The results of the second paper are expressed in the following tables. The evaluation metrics used are Dice score, normalised surface distance (NSD) and Mean square error (MSE).
Here we can see how the fine-tuned model outperforms all other current methods in all the different downstream tasks it has been tested on, which are either supervised methods that use only the labelled data (from scratch), the same network developed by the authors but used with one modality only (Single-modal) or other multi-modal approaches. The results show that multimodal frameworks are more adapt than mono-modal methods in medical imaging tasks, and the prove the goodness of the model developed in this paper.
Personal review
In this blog post different self-supervised learning techniques employed in the field of medical imaging segmentation have been examined.

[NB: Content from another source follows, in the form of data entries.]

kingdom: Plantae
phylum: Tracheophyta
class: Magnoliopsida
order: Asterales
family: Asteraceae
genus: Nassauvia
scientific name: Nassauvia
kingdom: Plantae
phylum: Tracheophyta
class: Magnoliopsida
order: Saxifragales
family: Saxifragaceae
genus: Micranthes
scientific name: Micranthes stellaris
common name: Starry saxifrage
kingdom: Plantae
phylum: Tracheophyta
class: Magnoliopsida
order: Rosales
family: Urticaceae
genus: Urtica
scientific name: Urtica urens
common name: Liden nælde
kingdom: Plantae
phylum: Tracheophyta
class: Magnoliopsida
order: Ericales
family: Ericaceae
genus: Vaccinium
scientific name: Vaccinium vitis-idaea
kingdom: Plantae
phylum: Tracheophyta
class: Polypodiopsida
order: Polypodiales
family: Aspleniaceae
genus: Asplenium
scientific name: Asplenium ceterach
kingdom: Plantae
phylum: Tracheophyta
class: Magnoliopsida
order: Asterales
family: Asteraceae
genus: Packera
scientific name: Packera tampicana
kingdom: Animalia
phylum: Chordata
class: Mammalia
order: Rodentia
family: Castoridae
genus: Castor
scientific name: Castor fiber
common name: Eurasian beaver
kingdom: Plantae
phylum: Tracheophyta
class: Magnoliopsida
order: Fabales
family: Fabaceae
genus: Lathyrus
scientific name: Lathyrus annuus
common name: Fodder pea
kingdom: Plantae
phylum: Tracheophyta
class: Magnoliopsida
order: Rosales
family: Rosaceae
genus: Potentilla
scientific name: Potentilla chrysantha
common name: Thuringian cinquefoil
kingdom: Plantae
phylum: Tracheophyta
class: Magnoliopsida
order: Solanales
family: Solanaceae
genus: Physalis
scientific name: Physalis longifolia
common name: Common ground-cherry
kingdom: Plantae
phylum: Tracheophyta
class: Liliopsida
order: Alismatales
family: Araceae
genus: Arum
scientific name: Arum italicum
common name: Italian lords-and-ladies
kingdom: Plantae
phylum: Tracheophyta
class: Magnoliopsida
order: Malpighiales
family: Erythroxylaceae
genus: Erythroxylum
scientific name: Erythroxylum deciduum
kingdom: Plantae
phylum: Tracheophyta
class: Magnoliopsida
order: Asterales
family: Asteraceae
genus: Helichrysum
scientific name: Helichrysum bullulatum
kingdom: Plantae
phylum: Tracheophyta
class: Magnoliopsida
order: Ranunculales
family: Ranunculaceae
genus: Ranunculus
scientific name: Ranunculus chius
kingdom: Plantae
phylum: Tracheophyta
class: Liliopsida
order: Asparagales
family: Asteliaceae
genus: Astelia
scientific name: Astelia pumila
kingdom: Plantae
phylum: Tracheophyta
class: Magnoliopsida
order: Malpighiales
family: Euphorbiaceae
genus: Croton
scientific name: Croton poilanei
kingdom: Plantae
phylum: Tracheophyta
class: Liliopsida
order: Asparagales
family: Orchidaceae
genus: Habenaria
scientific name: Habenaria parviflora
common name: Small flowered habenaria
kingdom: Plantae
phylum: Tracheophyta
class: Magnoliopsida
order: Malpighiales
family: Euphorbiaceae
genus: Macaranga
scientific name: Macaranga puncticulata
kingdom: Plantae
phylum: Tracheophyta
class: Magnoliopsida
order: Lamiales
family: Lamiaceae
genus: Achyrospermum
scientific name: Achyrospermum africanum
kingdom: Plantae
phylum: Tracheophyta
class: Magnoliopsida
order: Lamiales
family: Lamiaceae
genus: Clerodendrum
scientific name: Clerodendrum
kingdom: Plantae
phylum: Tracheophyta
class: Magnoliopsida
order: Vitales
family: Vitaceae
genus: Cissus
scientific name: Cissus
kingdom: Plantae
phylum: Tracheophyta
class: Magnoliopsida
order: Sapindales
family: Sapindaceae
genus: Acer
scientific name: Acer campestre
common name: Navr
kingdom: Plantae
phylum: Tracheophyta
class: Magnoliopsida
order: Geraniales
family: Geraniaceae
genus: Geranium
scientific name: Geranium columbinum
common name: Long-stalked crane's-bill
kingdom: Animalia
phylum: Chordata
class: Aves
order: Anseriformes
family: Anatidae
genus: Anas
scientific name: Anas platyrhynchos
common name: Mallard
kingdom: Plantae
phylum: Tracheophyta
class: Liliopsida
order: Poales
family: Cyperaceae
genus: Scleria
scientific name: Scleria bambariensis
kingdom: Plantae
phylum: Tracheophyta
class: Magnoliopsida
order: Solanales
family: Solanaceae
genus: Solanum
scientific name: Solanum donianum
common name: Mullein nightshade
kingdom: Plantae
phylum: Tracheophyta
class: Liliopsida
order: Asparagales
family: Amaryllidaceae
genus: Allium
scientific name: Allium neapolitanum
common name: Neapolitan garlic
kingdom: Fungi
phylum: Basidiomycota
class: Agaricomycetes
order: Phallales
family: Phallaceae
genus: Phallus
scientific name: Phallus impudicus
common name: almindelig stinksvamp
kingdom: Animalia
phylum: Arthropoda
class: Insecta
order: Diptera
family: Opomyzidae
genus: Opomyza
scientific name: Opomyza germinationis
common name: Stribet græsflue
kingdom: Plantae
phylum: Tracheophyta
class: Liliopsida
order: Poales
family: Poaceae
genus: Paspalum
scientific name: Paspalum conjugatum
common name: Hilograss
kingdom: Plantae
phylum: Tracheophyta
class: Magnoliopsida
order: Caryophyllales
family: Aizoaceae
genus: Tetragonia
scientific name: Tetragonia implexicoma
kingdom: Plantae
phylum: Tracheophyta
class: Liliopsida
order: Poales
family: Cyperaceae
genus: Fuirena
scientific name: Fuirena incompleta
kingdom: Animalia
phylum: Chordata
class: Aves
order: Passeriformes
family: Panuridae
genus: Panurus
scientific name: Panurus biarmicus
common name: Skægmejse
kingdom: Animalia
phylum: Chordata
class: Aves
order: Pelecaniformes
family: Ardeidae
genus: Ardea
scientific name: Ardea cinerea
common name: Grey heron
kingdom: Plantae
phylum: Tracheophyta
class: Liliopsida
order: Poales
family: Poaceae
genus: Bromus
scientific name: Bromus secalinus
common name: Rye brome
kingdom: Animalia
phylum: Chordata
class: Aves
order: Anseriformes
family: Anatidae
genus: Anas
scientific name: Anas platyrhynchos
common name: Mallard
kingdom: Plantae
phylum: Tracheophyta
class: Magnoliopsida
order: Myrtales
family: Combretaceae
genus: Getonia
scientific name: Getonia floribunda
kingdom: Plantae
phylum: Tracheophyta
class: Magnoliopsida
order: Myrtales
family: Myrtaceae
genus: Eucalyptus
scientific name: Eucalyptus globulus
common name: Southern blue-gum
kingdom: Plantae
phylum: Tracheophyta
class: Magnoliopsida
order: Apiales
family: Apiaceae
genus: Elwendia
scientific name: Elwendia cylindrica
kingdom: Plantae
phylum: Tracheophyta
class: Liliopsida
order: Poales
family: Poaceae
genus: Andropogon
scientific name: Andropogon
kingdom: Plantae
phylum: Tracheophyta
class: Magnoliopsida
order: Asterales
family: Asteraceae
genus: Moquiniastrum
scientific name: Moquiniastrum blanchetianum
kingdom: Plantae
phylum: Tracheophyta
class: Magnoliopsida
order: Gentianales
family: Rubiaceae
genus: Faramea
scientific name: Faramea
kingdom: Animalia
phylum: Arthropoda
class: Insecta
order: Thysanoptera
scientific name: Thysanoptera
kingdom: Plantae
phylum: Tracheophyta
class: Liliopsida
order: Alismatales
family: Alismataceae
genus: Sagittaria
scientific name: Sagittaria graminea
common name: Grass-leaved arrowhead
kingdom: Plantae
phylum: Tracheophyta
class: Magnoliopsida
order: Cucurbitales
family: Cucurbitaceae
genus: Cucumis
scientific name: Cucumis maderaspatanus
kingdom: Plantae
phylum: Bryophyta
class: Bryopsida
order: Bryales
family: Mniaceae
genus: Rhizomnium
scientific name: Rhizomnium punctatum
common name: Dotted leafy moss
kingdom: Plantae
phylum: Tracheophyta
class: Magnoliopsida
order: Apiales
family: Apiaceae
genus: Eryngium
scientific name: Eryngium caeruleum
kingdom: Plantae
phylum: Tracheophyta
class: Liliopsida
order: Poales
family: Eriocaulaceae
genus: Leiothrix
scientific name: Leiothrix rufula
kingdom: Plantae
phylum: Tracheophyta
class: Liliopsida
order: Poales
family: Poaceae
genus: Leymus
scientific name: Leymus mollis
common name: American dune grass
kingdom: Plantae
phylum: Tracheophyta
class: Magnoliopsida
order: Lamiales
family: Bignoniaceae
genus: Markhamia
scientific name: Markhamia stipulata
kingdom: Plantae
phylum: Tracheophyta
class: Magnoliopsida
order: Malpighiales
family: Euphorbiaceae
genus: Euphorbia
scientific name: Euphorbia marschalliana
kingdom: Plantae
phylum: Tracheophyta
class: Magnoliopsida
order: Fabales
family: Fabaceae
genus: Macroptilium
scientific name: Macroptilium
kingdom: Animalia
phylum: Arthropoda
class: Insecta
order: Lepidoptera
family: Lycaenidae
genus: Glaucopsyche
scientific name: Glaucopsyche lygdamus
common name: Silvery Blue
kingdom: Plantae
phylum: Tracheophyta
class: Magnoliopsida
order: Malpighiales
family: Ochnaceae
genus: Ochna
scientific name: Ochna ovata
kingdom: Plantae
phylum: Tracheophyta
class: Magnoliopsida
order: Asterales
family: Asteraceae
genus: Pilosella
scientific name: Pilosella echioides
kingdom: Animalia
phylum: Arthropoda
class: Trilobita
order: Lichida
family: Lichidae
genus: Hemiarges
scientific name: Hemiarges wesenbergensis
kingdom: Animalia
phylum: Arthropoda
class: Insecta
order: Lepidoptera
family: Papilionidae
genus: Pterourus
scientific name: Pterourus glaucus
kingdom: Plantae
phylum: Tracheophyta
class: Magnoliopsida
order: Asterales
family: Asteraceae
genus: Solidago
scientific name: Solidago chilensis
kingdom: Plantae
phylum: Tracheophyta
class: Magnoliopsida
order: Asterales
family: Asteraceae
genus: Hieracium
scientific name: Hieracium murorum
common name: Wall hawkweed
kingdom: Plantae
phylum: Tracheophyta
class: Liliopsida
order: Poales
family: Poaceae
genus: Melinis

For sure this paradigm has some weaknesses such as an easier overfitting to the pretext task, which would lead to poor generalisation. This can be fixed with proper ablation studies and by choosing the right pretext task. Another limit noticeable in the first paper experiments is that the lack of labelled data could make it harder for the model to learn complex and relevant representations of data compared to supervised models. This limit is however compensated by the fact that, as seen in the first paper results, if a self-supervised model is properly developed and trained, it can obtain similar results to supervised models while needing way less labelled data, which is more coherent to real world scenarios. The results of the second paper indicate that taking into account multiple modalities at the same time in the pretext task greatly improves performances. Moreover it’s also shown how the same model structure can work nicely for different kinds of segmentation tasks as well as regressions, proving their good adaptability to different scenarios.